Hello, I am trying to calculate performance of simple Matrix to Matrix Multiplication code. I am using TSCL and TSCH for calculating my Clock cycles and from there I am calculating How much time it is taking to do that particular nested loop. My code is as follows:
A = (double*)malloc(dimension*dimension*sizeof(double)); B = (double*)malloc(dimension*dimension*sizeof(double)); C = (double*)malloc(dimension*dimension*sizeof(double)); for(i = 0; i < dimension; i++) { for(j = 0; j < dimension; j++) { A[dimension*i+j] = (i+j); B[dimension*i+j] = (i-j); C[dimension*i+j] = 0.0; } } TSCL = 0; TSCH = 0; t_start_l = TSCL; t_start_h = TSCH; for(i = 0; i < dimension; i++) { for(j = 0; j < dimension; j++) { tmp = 0.0; for(k = 0; k < dimension; k++) { tmp += A[dimension*i+k] *B[dimension*k+j]; C[dimension*i+j] = tmp; } } } t_stop_l = TSCL; t_stop_h = TSCH; t_overhead_l = t_stop_l - t_start_l; t_overhead_h = t_stop_h - t_start_h;
Now, Number of clock cycle is Delta= t_overhead_l- t_overhead_h. Below are some values which I am getting with No optimizations and No particular special properties.

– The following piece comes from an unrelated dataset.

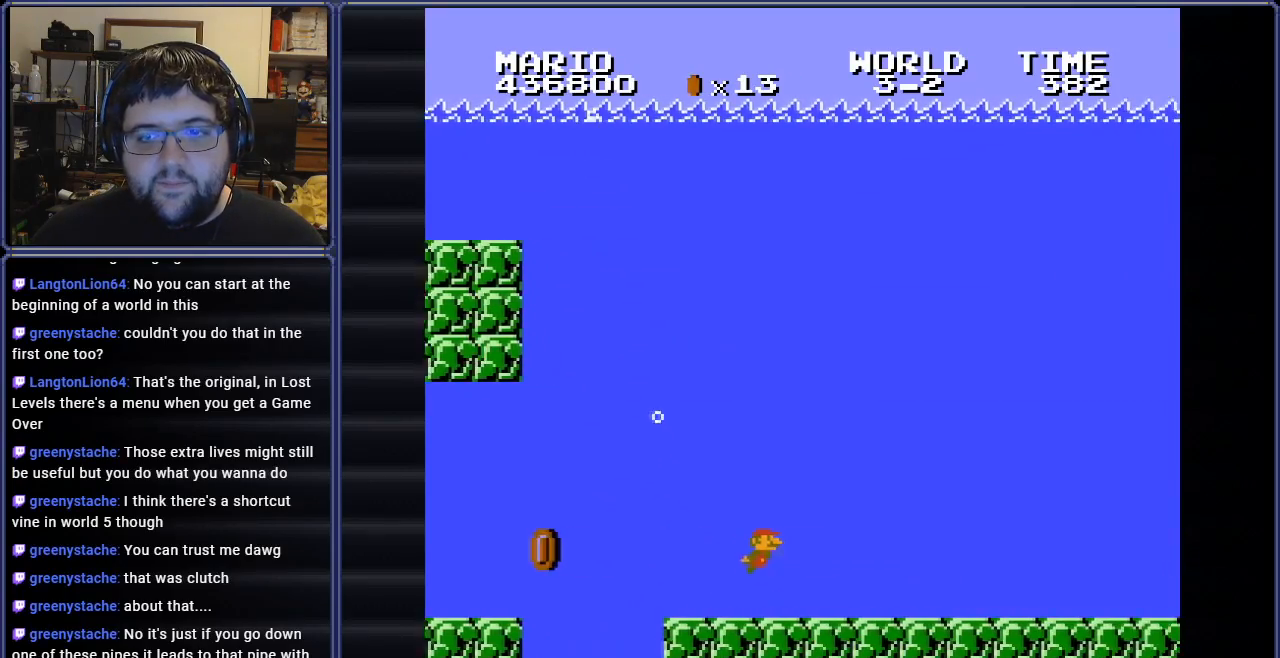
{"buttons": ["B", "DPAD_RIGHT"], "events": [[234, "A", "down"], [367, "A", "up"]]}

[C66xx_0] Enter the size of dimension : 10[C66xx_0] Time Taken during Matrix multiplication is: , t_overhead_h = 0 t_overhead_l=59958[C66xx_1] Enter the size of dimension : 100[C66xx_1] Time Taken during Matrix multiplication is: , t_overhead_h = 0 t_overhead_l=64627173[C66xx_2] Enter the size of dimension : 500[C66xx_2] Time Taken during Matrix multiplication is: , t_overhead_h = 2 t_overhead_l=-547958635[C66xx_3] Enter the size of dimension : 1000[C66xx_3] Time Taken during Matrix multiplication is: , t_overhead_h = 15 t_overhead_l=-124803967[C66xx_4] Enter the size of dimension : 1024[C66xx_4] Time Taken during Matrix multiplication is: , t_overhead_h = 16 t_overhead_l=320899090[C66xx_5] Enter the size of dimension : 1500
Now, My Questions are as below:
1. Why values are negative for dimension size 500 and 1000, but why not for 1024.

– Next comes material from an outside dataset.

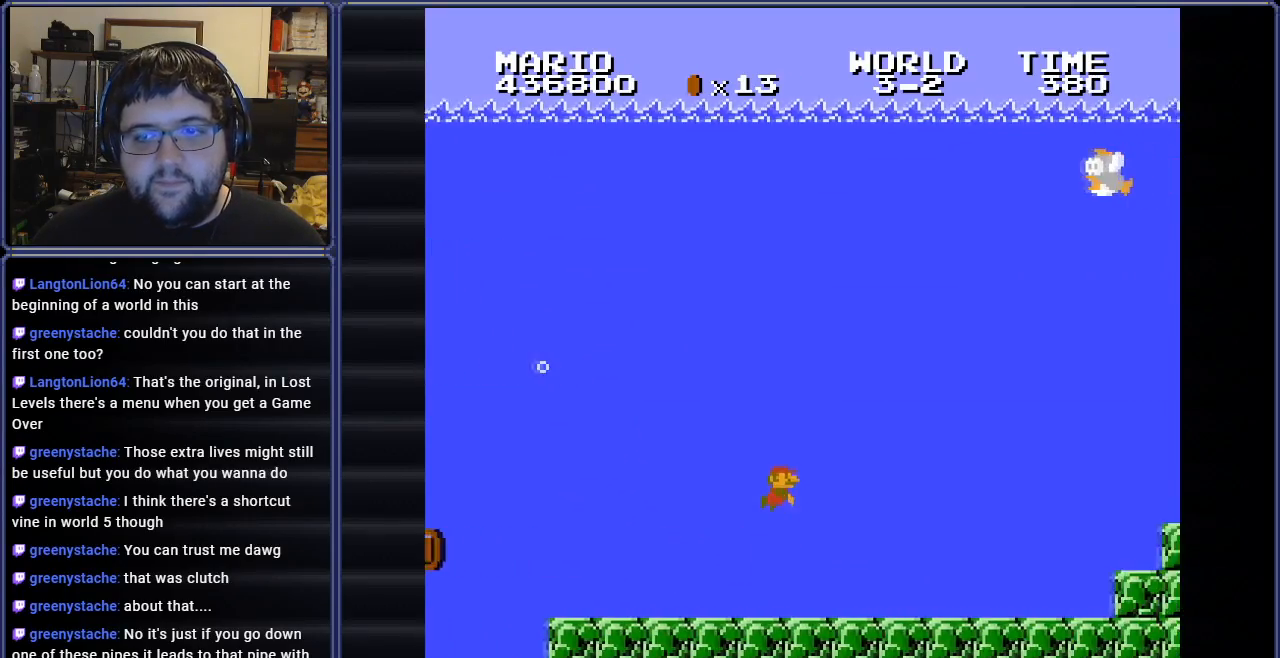
{"buttons": ["A", "B", "DPAD_RIGHT"], "events": [[483, "A", "down"]]}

2. Why System hangs at dimension size of 1500, It does not give me any error nor any message for half an hour.
Apart from this, is there any other way to calculate the time and If I am using and enabling clock from CCS it is giving me some other values, from the values which I am getting, Does those
CPU values are for total program if I will selected as CPU execution cycles.
Thanks and Regards,Arun
Hello,Sorry to post two consecutive questions again and again. I have tried matrix multiplication code in Blocking mode as well, in which I have some doubts as well. my blocked code is as follows:
void do_mult(int block_i, int block_j, int block_k, double *A, double *B,double *C){ int i, j, k; double tmp;
for (i=block_i; i < block_i+block; i++) { for (j=block_j; j < block_j+block; j++) { tmp = 0.0; for (k=block_k; k < block_k+block; k++) { tmp += A[dimension*i+k] * B[dimension*k+j]; C[dimension*i+j] += tmp; } } }}
A = (double*)malloc(dimension*dimension*sizeof(double)); B = (double*)malloc(dimension*dimension*sizeof(double)); C = (double*)malloc(dimension*dimension*sizeof(double));
for(i = 0; i < dimension; i++) { for(j = 0; j < dimension; j++) { A[dimension*i+j] = (i+j); B[dimension*i+j] = (i-j); C[dimension*i+j] = 0.0; } }
//begin(); TSCL = 0; TSCH = 0; t_start_l = TSCL; t_start_h = TSCH;
for(i = 0; i < nr_blocks; i++) { block_i = i * block; for(j = 0; j < nr_blocks; j++) { block_j = j * block; for(k = 0; k < nr_blocks; k++) { block_k = k * block; do_mult(block_i, block_j, block_k, A, B, C); } } } //end(&s, &ns); t_stop_l = TSCL; t_stop_h = TSCH; t_overhead_l = t_stop_l - t_start_l; t_overhead_h = t_stop_h - t_start_h;
printf("Number of Clock Cycle Taken during Matrix multiplication is: %d\t\n",t_overhead_l-t_overhead_h);
Now If I will run this code I am getting Number of Cycle counts same , Whatever be the Dimension size, and same System hangs at more than dimension size 1024.
As follows:
[C66xx_0] Enter the number of dimension : 10[C66xx_0] Number of Clock Cycle Taken during Matrix multiplication is: 25 [C66xx_1] Enter the number of dimension : 50[C66xx_1] Number of Clock Cycle Taken during Matrix multiplication is: 25 [C66xx_2] Enter the number of dimension : 100[C66xx_2] Number of Clock Cycle Taken during Matrix multiplication is: 25 [C66xx_3] Enter the number of dimension : 500[C66xx_3] Number of Clock Cycle Taken during Matrix multiplication is: 25 [C66xx_4] Enter the number of dimension : 1000[C66xx_4] Number of Clock Cycle Taken during Matrix multiplication is: 25 [C66xx_5] Enter the number of dimension : 1024[C66xx_5] Number of Clock Cycle Taken during Matrix multiplication is: 25 [C66xx_6] Enter the number of dimension : 1200
Where I am wrong?
Hi Arun,
TSCH +TSCL is representing a 64 bit value. Each register is 32 bit.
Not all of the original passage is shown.